━━━━━ AVAILABLE DATA

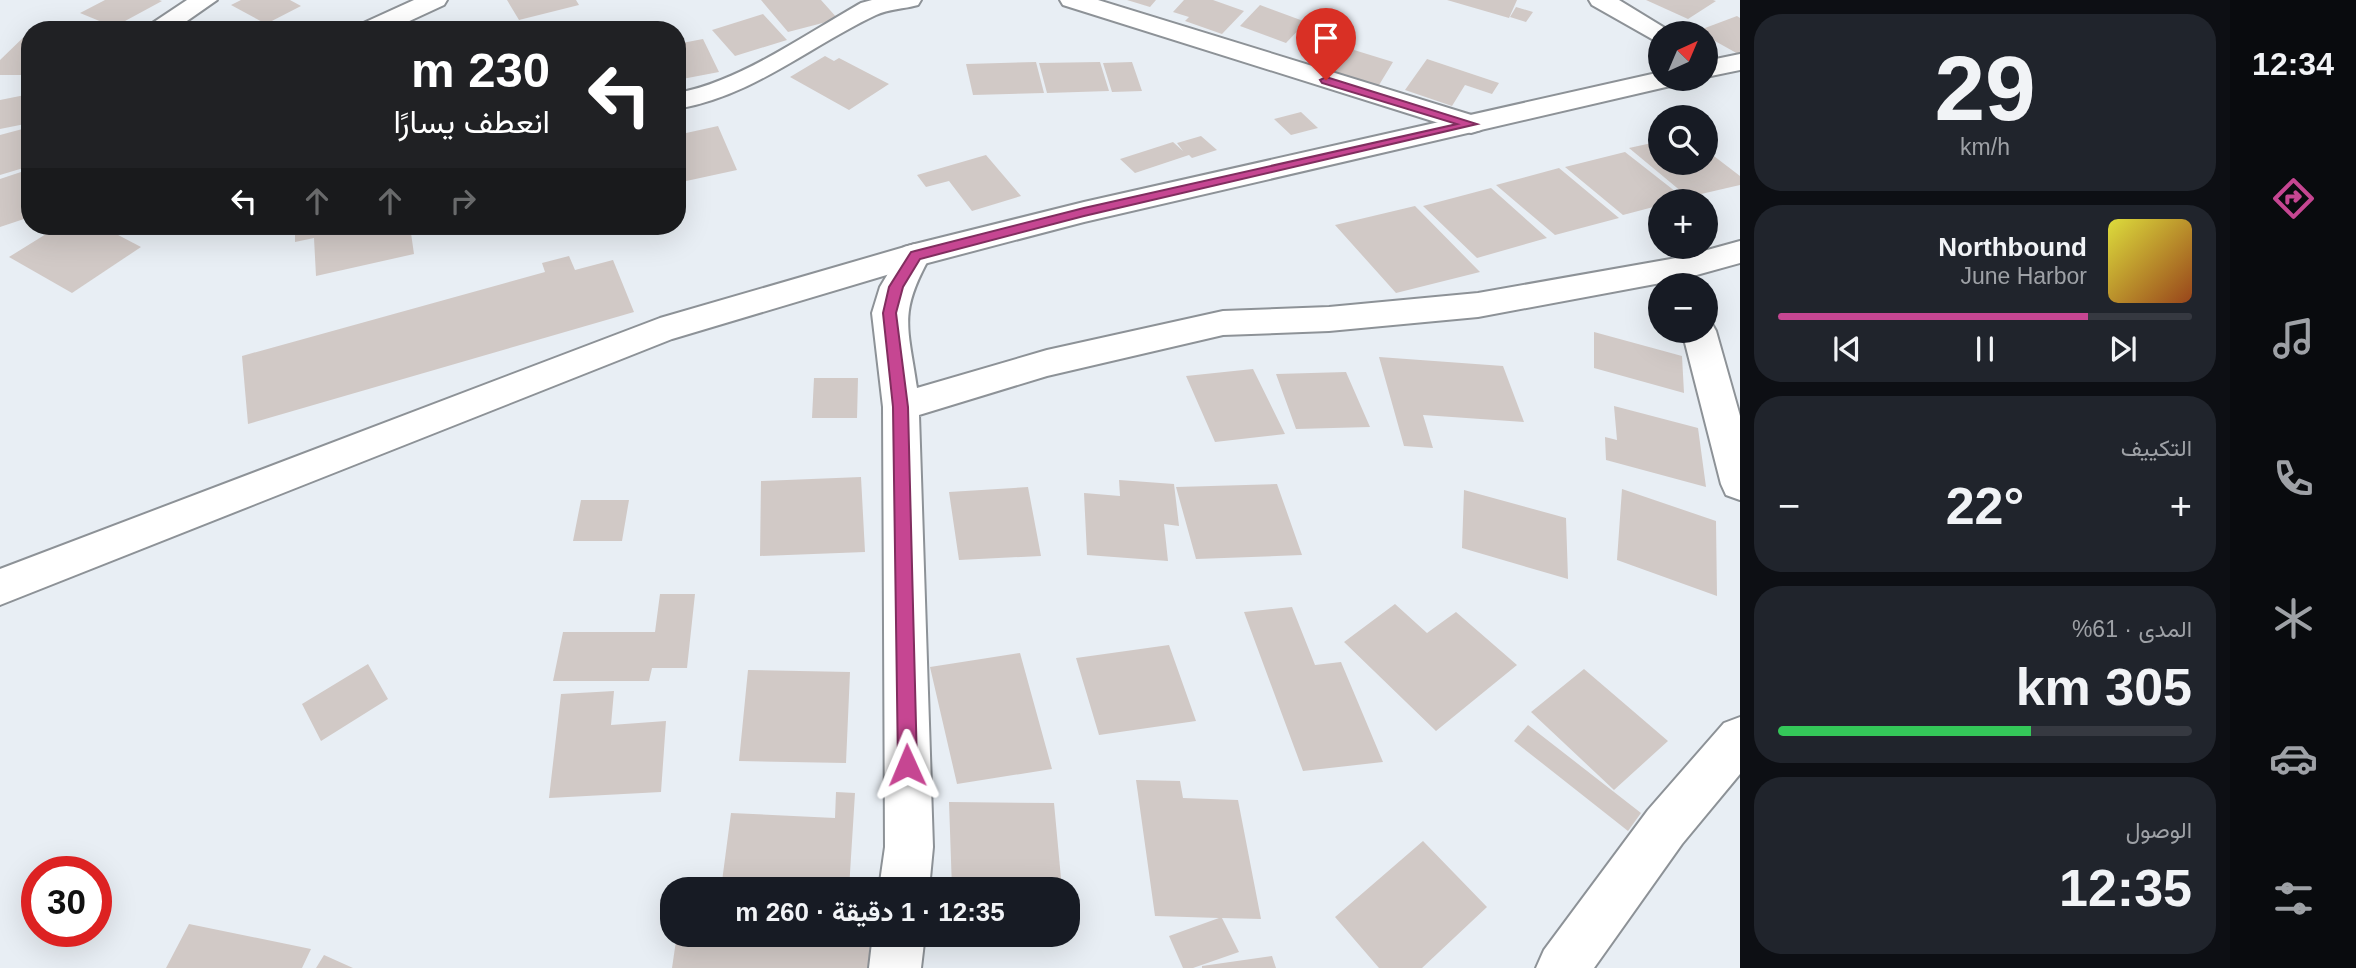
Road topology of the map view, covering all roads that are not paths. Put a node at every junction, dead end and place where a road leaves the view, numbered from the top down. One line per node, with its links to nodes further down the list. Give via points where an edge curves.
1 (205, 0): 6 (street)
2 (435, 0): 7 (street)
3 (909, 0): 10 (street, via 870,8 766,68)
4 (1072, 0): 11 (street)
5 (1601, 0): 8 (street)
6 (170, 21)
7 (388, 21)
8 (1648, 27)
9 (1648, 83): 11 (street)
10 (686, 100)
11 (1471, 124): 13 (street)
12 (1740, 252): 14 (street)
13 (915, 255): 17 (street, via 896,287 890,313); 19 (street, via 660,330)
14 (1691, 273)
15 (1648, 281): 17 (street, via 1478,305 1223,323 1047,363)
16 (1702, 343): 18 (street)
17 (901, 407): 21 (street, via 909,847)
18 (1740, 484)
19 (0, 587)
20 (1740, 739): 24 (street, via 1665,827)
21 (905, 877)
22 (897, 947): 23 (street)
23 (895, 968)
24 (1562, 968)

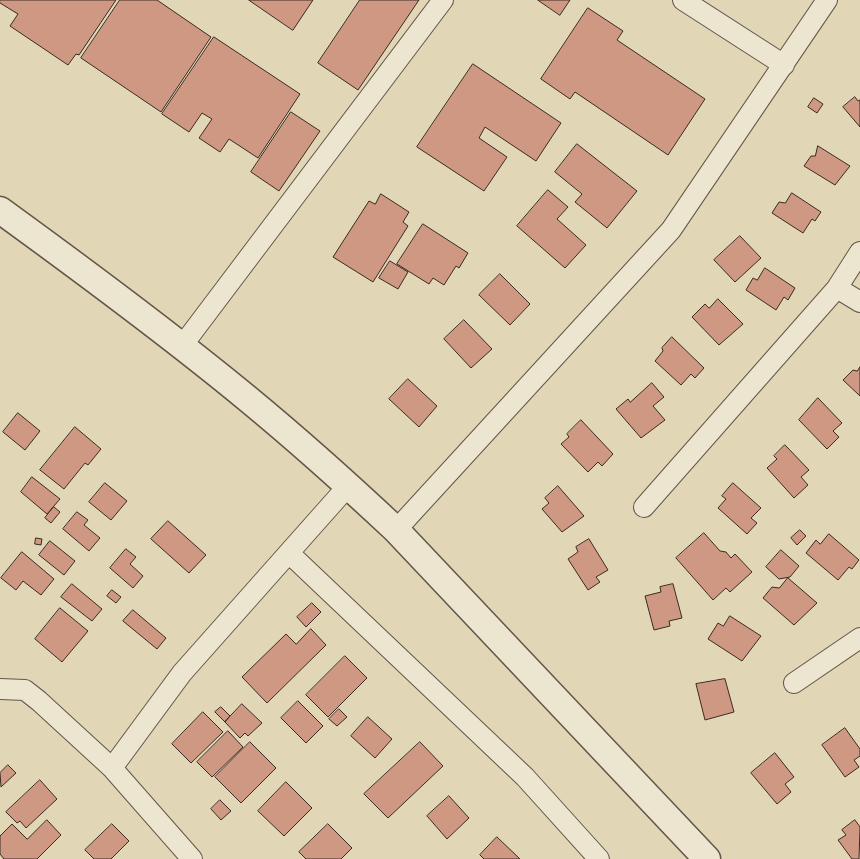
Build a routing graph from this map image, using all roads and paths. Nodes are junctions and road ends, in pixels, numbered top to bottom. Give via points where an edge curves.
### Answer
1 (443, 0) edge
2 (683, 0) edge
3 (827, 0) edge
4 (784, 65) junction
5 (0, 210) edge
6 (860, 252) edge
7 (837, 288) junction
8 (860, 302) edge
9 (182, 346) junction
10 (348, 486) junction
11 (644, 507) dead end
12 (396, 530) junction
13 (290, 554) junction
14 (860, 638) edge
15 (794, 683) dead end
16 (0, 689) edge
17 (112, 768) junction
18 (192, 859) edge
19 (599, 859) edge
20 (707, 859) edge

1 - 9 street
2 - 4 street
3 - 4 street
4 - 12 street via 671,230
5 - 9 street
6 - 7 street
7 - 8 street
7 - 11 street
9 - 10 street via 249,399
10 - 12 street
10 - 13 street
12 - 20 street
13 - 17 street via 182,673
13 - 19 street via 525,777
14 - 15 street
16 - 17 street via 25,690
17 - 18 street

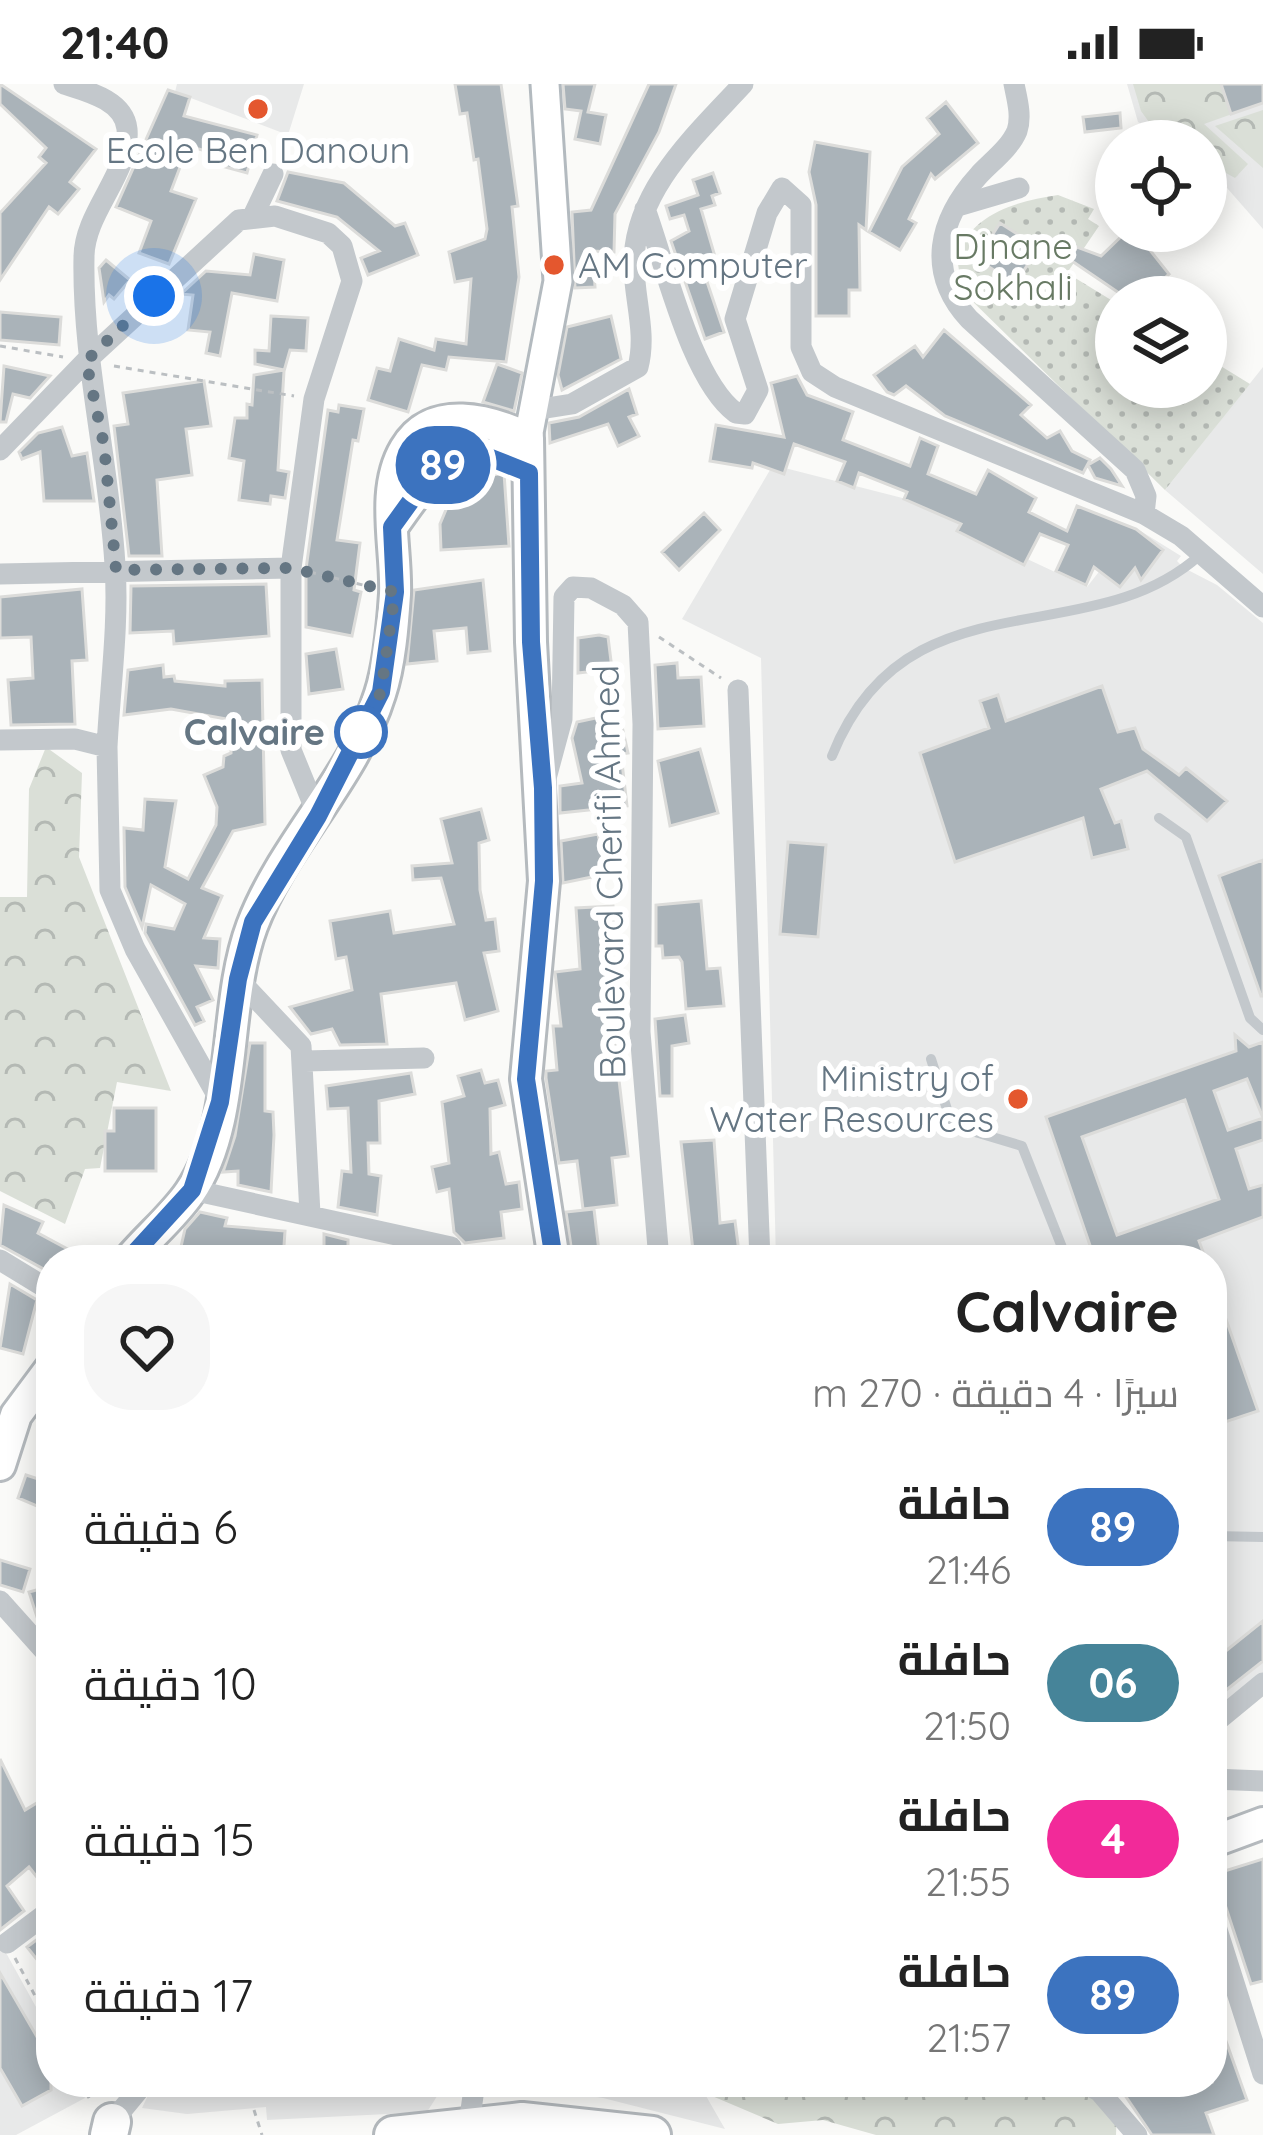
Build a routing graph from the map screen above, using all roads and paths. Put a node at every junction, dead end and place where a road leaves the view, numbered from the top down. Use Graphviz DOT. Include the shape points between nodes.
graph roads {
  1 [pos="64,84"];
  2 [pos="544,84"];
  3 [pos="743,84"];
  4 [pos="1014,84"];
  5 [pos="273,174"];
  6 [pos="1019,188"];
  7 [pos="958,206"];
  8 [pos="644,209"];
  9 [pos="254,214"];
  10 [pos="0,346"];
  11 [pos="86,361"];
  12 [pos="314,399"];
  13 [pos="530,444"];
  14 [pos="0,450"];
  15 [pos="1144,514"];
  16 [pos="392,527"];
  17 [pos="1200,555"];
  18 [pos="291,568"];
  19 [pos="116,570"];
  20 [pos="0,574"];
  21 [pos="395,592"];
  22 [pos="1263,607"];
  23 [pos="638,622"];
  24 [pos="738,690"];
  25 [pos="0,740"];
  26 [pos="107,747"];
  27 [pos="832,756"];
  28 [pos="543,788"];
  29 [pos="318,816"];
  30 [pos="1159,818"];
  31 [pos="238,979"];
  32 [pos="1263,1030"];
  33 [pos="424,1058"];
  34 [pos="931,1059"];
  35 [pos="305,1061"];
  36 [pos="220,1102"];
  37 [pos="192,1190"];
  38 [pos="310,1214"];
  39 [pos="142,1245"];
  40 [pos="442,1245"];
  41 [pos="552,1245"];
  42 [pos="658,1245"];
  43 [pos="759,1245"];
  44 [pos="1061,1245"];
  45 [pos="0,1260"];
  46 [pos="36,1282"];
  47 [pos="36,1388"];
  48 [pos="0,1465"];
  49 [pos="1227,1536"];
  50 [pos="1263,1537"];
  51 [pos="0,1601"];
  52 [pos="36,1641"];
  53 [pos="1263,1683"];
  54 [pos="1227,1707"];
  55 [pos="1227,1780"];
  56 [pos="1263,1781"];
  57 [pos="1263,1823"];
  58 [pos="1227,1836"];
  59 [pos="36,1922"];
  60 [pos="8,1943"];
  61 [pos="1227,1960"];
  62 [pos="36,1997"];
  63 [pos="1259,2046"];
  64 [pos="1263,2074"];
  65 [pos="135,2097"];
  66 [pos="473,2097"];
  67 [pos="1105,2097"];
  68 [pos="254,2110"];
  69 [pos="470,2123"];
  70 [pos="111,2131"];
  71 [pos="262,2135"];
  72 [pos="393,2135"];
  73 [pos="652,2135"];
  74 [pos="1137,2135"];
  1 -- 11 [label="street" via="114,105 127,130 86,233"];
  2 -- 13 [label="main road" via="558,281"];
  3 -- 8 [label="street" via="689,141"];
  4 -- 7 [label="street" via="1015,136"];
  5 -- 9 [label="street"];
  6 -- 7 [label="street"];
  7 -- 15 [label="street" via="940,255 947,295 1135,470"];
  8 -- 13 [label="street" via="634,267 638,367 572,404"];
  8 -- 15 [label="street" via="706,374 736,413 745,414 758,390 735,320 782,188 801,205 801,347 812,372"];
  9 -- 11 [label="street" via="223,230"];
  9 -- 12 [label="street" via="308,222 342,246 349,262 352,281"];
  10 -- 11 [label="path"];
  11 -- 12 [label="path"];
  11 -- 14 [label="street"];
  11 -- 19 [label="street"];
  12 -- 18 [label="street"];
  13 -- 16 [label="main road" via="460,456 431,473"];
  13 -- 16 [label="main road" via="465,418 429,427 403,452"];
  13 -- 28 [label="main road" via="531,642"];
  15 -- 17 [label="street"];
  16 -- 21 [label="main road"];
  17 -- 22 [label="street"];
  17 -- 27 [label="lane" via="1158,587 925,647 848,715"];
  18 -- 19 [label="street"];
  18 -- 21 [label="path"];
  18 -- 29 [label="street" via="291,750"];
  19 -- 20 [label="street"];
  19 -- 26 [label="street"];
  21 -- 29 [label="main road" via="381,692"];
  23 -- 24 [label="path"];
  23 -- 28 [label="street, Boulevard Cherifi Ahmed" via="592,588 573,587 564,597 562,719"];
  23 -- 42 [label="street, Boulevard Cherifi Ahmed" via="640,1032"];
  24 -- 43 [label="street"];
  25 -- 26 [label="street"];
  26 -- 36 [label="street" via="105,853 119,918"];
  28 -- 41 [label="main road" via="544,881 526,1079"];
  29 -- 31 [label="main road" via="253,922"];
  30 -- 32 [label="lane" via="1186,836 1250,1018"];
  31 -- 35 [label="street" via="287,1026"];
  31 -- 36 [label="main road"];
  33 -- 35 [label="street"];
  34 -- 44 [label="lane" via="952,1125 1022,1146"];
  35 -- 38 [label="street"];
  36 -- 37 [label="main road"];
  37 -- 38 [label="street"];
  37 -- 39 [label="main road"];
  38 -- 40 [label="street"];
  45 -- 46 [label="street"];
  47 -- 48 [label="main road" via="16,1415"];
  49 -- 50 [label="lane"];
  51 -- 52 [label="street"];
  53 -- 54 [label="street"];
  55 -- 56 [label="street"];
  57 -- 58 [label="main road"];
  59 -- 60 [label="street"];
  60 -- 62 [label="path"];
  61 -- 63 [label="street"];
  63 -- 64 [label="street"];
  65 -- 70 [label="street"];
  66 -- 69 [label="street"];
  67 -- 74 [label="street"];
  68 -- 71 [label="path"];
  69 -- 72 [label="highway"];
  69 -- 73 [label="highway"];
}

━━━━━━━━━━

■ EXERCISE DETAILS: Scan the lines above for the word "place" and copy every one where it occurs.

■ OUTPUT BELOW:
Road topology of the map view, covering all roads that are not paths. Put a node at every junction, dead end and place where a road leaves the view, numbered from the top down. One line per node, with its links to nodes further down the list. Give via points where an edge curves.
Build a routing graph from the map screen above, using all roads and paths. Put a node at every junction, dead end and place where a road leaves the view, numbered from the top down. Use Graphviz DOT. Include the shape points between nodes.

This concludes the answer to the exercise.